* START SUPPLIED MATERIAL *

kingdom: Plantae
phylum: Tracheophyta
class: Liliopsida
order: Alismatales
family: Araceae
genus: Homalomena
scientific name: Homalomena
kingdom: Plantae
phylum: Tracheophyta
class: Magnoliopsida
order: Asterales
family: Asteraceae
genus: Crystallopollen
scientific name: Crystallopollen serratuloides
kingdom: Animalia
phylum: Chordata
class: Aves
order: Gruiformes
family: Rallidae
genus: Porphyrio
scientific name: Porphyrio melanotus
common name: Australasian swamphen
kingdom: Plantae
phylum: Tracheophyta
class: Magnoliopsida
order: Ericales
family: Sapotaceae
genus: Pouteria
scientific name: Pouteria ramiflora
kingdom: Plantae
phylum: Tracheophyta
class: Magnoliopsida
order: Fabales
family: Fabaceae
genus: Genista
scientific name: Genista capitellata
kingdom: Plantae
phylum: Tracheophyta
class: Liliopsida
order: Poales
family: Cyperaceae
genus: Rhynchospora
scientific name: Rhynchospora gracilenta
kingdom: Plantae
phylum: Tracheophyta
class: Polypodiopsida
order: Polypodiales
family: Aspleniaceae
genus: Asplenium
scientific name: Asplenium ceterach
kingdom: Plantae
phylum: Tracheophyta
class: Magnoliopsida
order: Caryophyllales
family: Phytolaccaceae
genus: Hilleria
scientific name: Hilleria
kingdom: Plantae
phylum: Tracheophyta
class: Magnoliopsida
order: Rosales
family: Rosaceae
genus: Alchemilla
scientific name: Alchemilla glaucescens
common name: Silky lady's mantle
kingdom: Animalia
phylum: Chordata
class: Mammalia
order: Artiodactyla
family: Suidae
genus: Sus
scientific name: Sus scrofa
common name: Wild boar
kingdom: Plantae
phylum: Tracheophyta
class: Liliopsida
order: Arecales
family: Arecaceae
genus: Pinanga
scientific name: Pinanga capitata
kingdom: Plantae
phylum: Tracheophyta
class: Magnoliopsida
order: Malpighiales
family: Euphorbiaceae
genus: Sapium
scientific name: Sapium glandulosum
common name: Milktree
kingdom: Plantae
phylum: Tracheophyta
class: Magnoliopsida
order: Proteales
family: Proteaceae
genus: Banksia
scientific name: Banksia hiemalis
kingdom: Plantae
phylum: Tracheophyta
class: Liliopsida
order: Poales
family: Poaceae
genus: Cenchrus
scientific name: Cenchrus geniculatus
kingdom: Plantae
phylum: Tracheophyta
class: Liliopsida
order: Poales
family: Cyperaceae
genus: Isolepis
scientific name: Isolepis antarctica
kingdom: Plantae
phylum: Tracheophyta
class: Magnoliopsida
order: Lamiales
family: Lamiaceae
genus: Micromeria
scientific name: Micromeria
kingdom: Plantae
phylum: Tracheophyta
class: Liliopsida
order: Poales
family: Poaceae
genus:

* END SUPPLIED MATERIAL *

STATED PROBLEM =
Transcribe every line of the rows above word for word, with no changes.

FINAL RESULT =
kingdom: Plantae
phylum: Tracheophyta
class: Liliopsida
order: Alismatales
family: Araceae
genus: Homalomena
scientific name: Homalomena
kingdom: Plantae
phylum: Tracheophyta
class: Magnoliopsida
order: Asterales
family: Asteraceae
genus: Crystallopollen
scientific name: Crystallopollen serratuloides
kingdom: Animalia
phylum: Chordata
class: Aves
order: Gruiformes
family: Rallidae
genus: Porphyrio
scientific name: Porphyrio melanotus
common name: Australasian swamphen
kingdom: Plantae
phylum: Tracheophyta
class: Magnoliopsida
order: Ericales
family: Sapotaceae
genus: Pouteria
scientific name: Pouteria ramiflora
kingdom: Plantae
phylum: Tracheophyta
class: Magnoliopsida
order: Fabales
family: Fabaceae
genus: Genista
scientific name: Genista capitellata
kingdom: Plantae
phylum: Tracheophyta
class: Liliopsida
order: Poales
family: Cyperaceae
genus: Rhynchospora
scientific name: Rhynchospora gracilenta
kingdom: Plantae
phylum: Tracheophyta
class: Polypodiopsida
order: Polypodiales
family: Aspleniaceae
genus: Asplenium
scientific name: Asplenium ceterach
kingdom: Plantae
phylum: Tracheophyta
class: Magnoliopsida
order: Caryophyllales
family: Phytolaccaceae
genus: Hilleria
scientific name: Hilleria
kingdom: Plantae
phylum: Tracheophyta
class: Magnoliopsida
order: Rosales
family: Rosaceae
genus: Alchemilla
scientific name: Alchemilla glaucescens
common name: Silky lady's mantle
kingdom: Animalia
phylum: Chordata
class: Mammalia
order: Artiodactyla
family: Suidae
genus: Sus
scientific name: Sus scrofa
common name: Wild boar
kingdom: Plantae
phylum: Tracheophyta
class: Liliopsida
order: Arecales
family: Arecaceae
genus: Pinanga
scientific name: Pinanga capitata
kingdom: Plantae
phylum: Tracheophyta
class: Magnoliopsida
order: Malpighiales
family: Euphorbiaceae
genus: Sapium
scientific name: Sapium glandulosum
common name: Milktree
kingdom: Plantae
phylum: Tracheophyta
class: Magnoliopsida
order: Proteales
family: Proteaceae
genus: Banksia
scientific name: Banksia hiemalis
kingdom: Plantae
phylum: Tracheophyta
class: Liliopsida
order: Poales
family: Poaceae
genus: Cenchrus
scientific name: Cenchrus geniculatus
kingdom: Plantae
phylum: Tracheophyta
class: Liliopsida
order: Poales
family: Cyperaceae
genus: Isolepis
scientific name: Isolepis antarctica
kingdom: Plantae
phylum: Tracheophyta
class: Magnoliopsida
order: Lamiales
family: Lamiaceae
genus: Micromeria
scientific name: Micromeria
kingdom: Plantae
phylum: Tracheophyta
class: Liliopsida
order: Poales
family: Poaceae
genus:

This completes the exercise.